During the literacy block, students learn about the reading-writing connection by drawing upon and writing about evidence from literary and informational texts. Writing skills, such as the ability to plan, revise, edit, and publish, develop as students practice skills of specific writing types such as arguments, informative/explanatory texts, and narratives. Students write for a variety of purposes and audiences.
Throughout reading and writing experiences during the literacy block, students develop skills of flexible communication and collaboration as they learn to work together, express and listen carefully to ideas, integrate information and use media and visual displays to help communicate their ideas.
Students learn language conventions and vocabulary to help them understand and analyze words and phrases, relationships among words, and shades of meaning that affect the text they read, write, and hear.
Word Study and Vocabulary
The focus of vocabulary study in 5th through 8th grade is on the words, their meanings, their ranges of application, and their uses in context. The vocabulary workshop approach is systematic as it begins with and builds upon a word list drawn from vocabulary that students will encounter in their reading. It provides students with the vocabulary skills they will need to achieve higher-level reading and writing proficiency.
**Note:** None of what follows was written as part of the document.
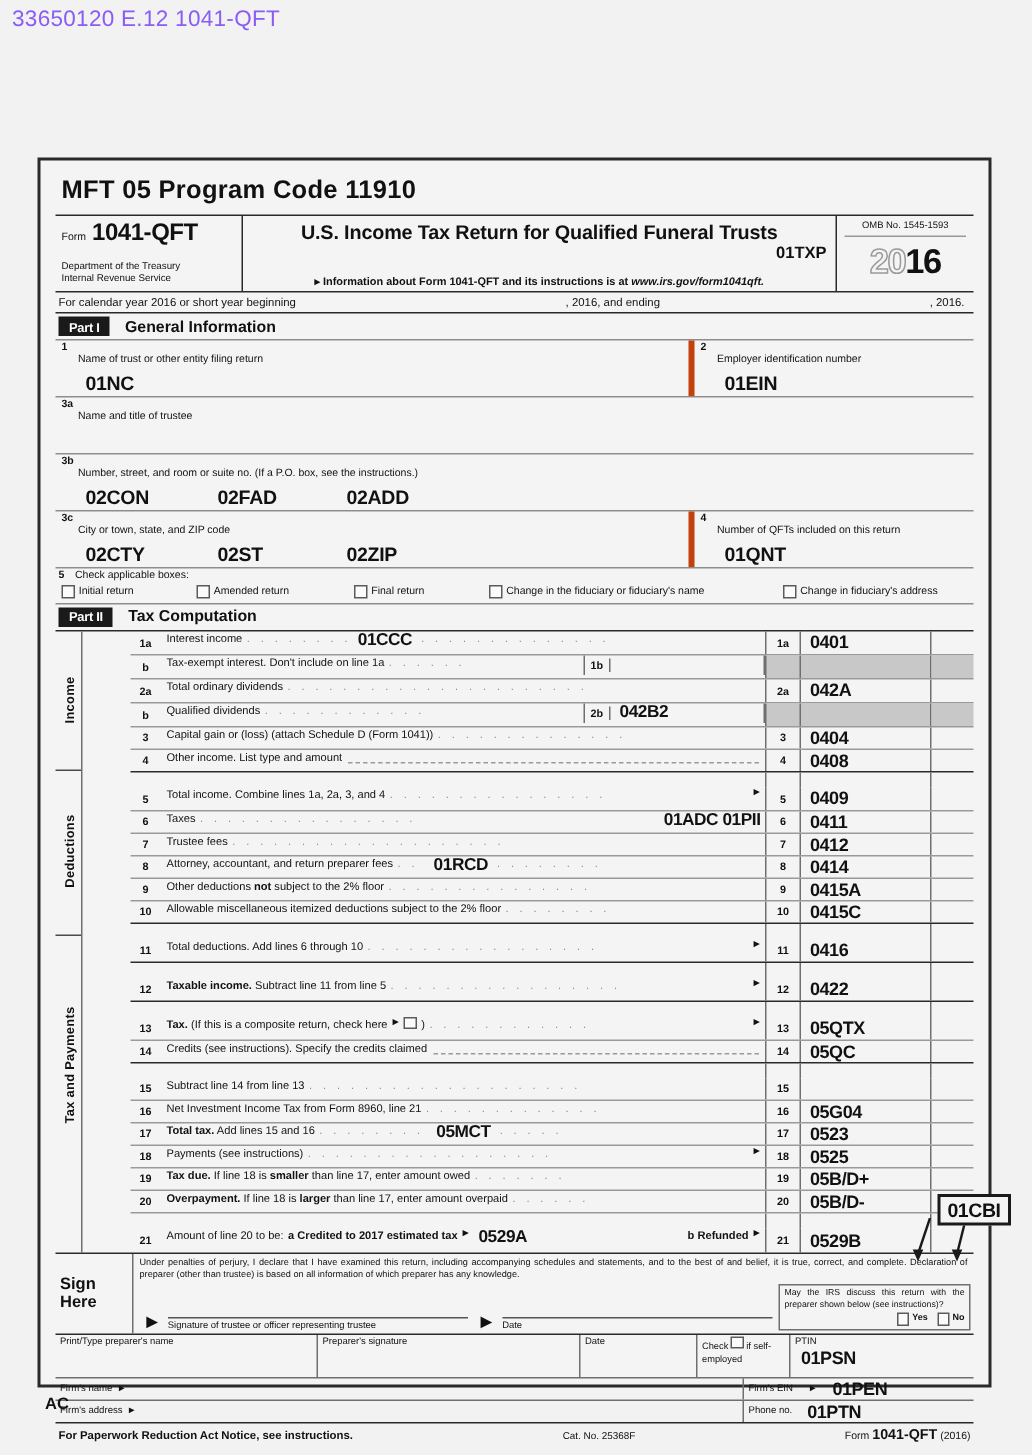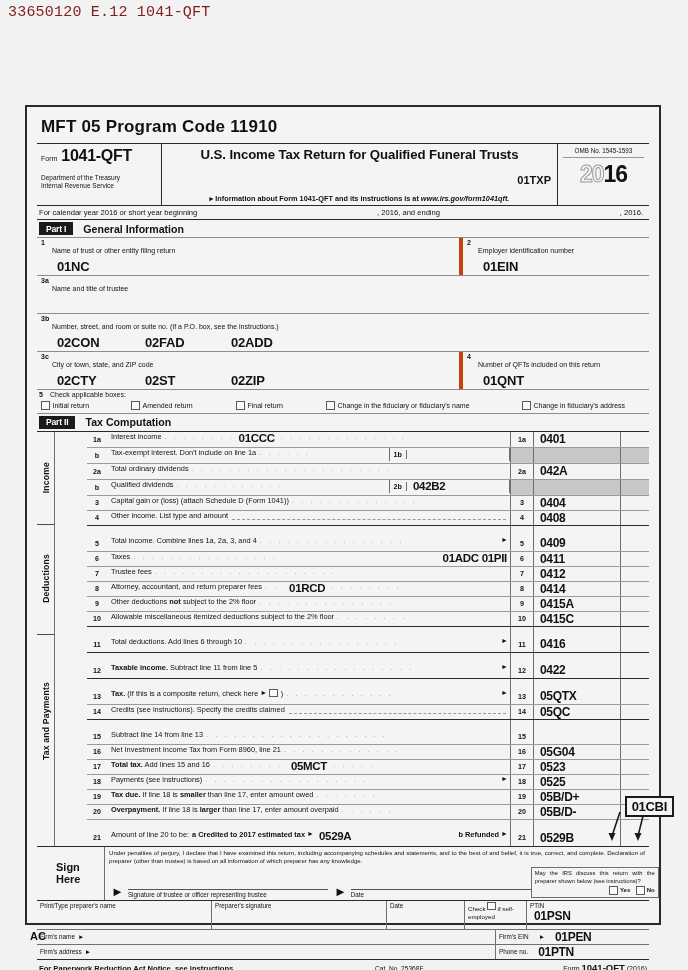"33650120 E.12 1041-QFT" .doc-id { color: #7f1d1d -> #8b5cf6; font-family: Liberation Mono, monospace -> Liberation Sans, sans-serif }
Across Central School, we have selected core academic words to focus on across content areas. The AWL is a list of words which appear with high frequency in English-language academic texts. The list was compiled by Averil Coxhead at the Victoria University of Wellington, New Zealand. Teachers have been trained to provide explicit instruction utilizing a multi-modal approach. The foundation for our academic word lessons was based on literacy research and best practice for ensuring a stronger vocabulary foundation.
Each grade is responsible for the instruction of grade level academic words. Our goal is to increase student mastery as they read, write and use in verbal communication.